Computational Artifacts (ComART)
Computational artifacts (or ‘software machines’) increasingly penetrate all spheres of life, not only in the shape of computational versions of traditional tools (pens and brushes; typewriters and calculators; music players and cameras; lathes and drills), but also in the form of mechanical regulation of human interaction. This is exemplified by production planning and control systems, workflow management systems, document and project management systems, and other forms of coordination technologies as well as services supporting interaction among members of the public at large such as recommender systems (e.g., Amazon) and the selective dissemination of plain gossip (e.g., Facebook, Twitter). Computational (or mechanical) regulation of human interaction is a radically new phenomenon in human history, but in spite of the enormous economic and social importance of this phenomenon we have no systematic conceptual foundation for dealing with it: designing such artifacts, understanding their advantages and disadvantages, and organizing their use.
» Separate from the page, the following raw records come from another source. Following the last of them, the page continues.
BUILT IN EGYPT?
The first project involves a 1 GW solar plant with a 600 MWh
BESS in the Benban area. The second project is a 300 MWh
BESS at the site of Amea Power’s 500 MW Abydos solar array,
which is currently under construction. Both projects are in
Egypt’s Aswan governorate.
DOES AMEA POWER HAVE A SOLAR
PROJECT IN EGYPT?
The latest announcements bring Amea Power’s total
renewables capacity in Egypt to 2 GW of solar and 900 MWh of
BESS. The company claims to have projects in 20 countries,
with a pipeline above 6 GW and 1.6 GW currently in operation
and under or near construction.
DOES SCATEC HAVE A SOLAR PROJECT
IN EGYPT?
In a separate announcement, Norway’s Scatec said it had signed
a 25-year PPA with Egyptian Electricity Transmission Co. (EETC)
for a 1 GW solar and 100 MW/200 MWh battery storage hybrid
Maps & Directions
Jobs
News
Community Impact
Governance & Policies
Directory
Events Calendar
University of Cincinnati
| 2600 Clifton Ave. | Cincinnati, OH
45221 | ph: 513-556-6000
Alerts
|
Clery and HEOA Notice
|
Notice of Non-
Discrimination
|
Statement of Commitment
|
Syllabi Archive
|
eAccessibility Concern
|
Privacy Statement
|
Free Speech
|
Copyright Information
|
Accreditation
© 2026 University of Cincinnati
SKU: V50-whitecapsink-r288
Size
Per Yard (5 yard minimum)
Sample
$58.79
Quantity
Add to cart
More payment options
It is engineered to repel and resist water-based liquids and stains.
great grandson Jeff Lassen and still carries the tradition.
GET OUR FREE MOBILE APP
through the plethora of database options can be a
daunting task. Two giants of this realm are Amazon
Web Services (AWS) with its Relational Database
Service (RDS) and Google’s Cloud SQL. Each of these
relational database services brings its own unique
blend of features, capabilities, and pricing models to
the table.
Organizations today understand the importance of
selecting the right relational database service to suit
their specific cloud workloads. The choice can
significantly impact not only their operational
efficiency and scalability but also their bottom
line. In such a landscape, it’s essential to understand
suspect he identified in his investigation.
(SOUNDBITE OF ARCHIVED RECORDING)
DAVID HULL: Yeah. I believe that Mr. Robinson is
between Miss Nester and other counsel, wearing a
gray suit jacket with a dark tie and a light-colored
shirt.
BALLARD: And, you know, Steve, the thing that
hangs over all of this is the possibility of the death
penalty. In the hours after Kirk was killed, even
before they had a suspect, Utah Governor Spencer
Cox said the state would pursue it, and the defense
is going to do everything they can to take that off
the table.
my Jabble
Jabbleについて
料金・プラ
Meeting this foundational challenge requires concerted contributions from theoretical computer science, sociology, and communication theory. The proposed research is designed to afford just that. The objective of the proposed research is to develop a systematic conceptualization of computational regulation of human interaction by means of computational artifacts, with the specific aim of contributing to the conceptual foundation of research in coordination technologies in professional cooperative work settings. The research is foundational.